According to a spokesperson, fewer than 10 layoffs have occurred universitywide, which was markedly less than the 50 full-time jobs that university President Neeli Bendapudi said “may be” in jeopardy during an April 25 faculty senate meeting. Bendapudi said as early as last September there would be no mass layoffs.

“Given the small number of layoffs, we are not sharing individual college, campus or unit numbers, but there were fewer than 10 layoffs in total across the university and all of these staff members have been notified,” university spokesman Wyatt DuBois wrote in an email Thursday. “All units are continuing to work on balancing their budgets for the next two fiscal years.”

Still, layoffs alone may not tell the full story of the impact of the the university’s financial woes, given the more than $140 million budget deficit this past fiscal year.

In addition to layoffs of full-time employees, Penn State has also turned to attrition — or simply not filling open positions — along with considering delaying program launches, deferring purchases or improvements, eliminating programs, reducing part-time and contract positions, restructuring, and taking on new ventures to increase revenues (e.g. corporate sponsorship programs). One source within engineering told the CDT that an engineering department had discussed cutting its number of teaching assistants by at least 25%.

DuBois said the number of teaching assistantships impacted universitywide could not yet be confirmed.

A June 2 email from the dean of University Park’s College of Engineering, obtained by the CDT, acknowledged the mounting challenges. (The email to faculty and staff also confirmed an unspecified number of full-time engineering employees were among those impacted by layoffs.)

“For those who continue in their roles following the unplanned departure of co-workers and friends, I recognize that attrition — individuals departing because of retirement or for other opportunities — and now layoffs have created growing operational challenges across the college,” Dean Anthony Atchley said in the email, which also shared a link to resources such as short-term counseling. “With decreased staffing levels, we are committed to adjusting and reprioritizing where necessary.”

Bendapudi officially took over in May 2022, replacing President Eric Barron, whose former provost acknowledged in April 2022 the university was going through a “difficult budgetary period.” Bendapudi implemented a strategic hiring freeze in August 2022, the 2022-2023 operating budget was presented two months later than usual in September 2022 to allow for more budgetary revisions, and Bendapudi publicly addressed the the “tough budget situation” during a town hall in mid-September.

Bendapudi promised to balance the budget by 2025. By December, she announced changes to the budget allocation process, which another official had characterized as not keeping up with changes to enrollment and university priorities. Before, the process was simply done in an incremental fashion, meaning colleges generally received a similar amount as the year before.
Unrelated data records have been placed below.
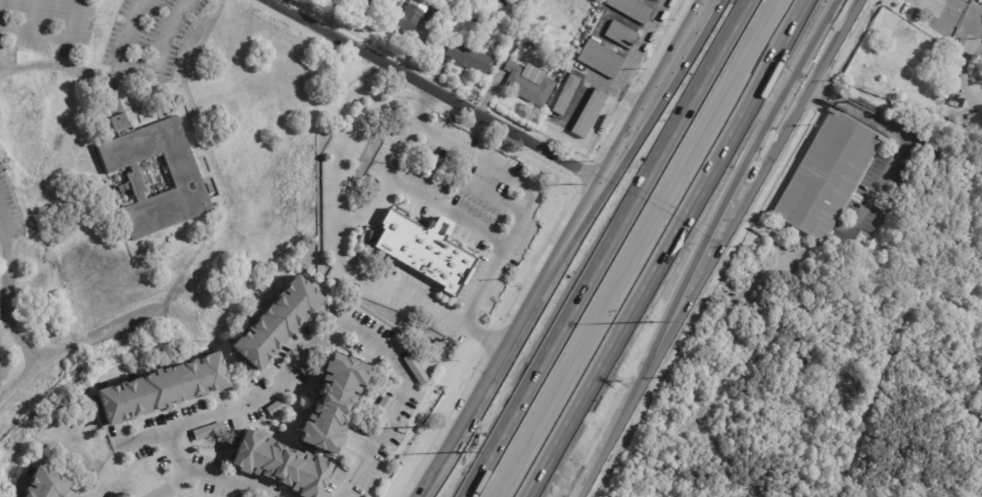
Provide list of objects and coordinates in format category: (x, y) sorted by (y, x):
building: (657, 0)
building: (370, 5)
road: (963, 7)
building: (632, 10)
building: (495, 15)
road: (32, 16)
building: (413, 18)
building: (572, 18)
building: (436, 19)
building: (584, 24)
road: (14, 28)
road: (64, 33)
building: (622, 36)
road: (161, 47)
building: (470, 56)
road: (978, 57)
building: (602, 60)
road: (969, 71)
road: (99, 75)
building: (531, 87)
road: (434, 89)
building: (947, 94)
building: (567, 96)
building: (610, 109)
building: (590, 113)
road: (639, 113)
road: (650, 114)
road: (348, 138)
road: (899, 146)
building: (826, 177)
building: (188, 178)
power tower: (572, 185)
road: (495, 195)
road: (725, 200)
road: (521, 214)
road: (720, 247)
road: (337, 248)
road: (606, 248)
road: (668, 248)
building: (423, 250)
road: (484, 286)
road: (9, 319)
building: (276, 322)
road: (88, 336)
road: (495, 361)
building: (414, 369)
building: (161, 389)
road: (235, 401)
building: (332, 403)
power tower: (415, 428)
building: (204, 432)
road: (374, 441)
building: (280, 465)
building: (44, 484)
road: (168, 486)

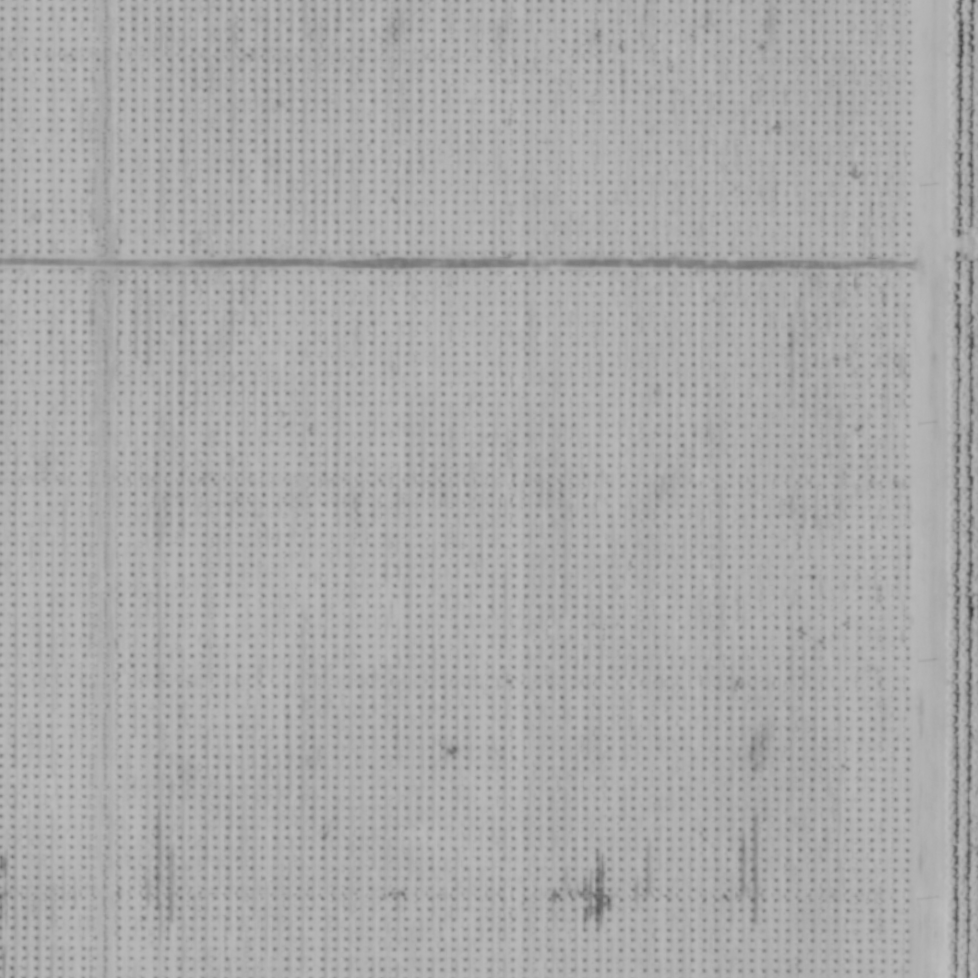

Now, budget allocations are more dynamic and based on a model using data involving student headcounts, credit hours, tuition and research expenditures.

“It’s hard to say that’s an irrational approach,” Craig Newschaffer, dean of the College of Health and Human Development, told the CDT last month. “... The devil in the challenge, as always, is in the implementation.”

Although no college’s base budget allocation saw more than a 4% decrease on paper for the next fiscal year; in practice, at least two colleges’ overall budgets still had to be slashed by at least 15%, according to four faculty members who took part in the University Park town halls of their respective colleges.

The university acknowledged that possibility in a previous email to the CDT, writing that a college’s total income (e.g. gifts and grants) isn’t factored into the base budgets and could’ve decreased. Another possibility is the unit could’ve previously operated under a structural deficit.

It is unknown at this point whether future layoffs remain a possibility for the new fiscal year starting July 1 and ending June 30, 2024. The extent of the reduction in employees, compared to this time last year, was also not immediately known.

Bendapudi is expected to present budget proposals for the next two fiscal years to the university’s board of trustees on July 21 at Penn Behrend.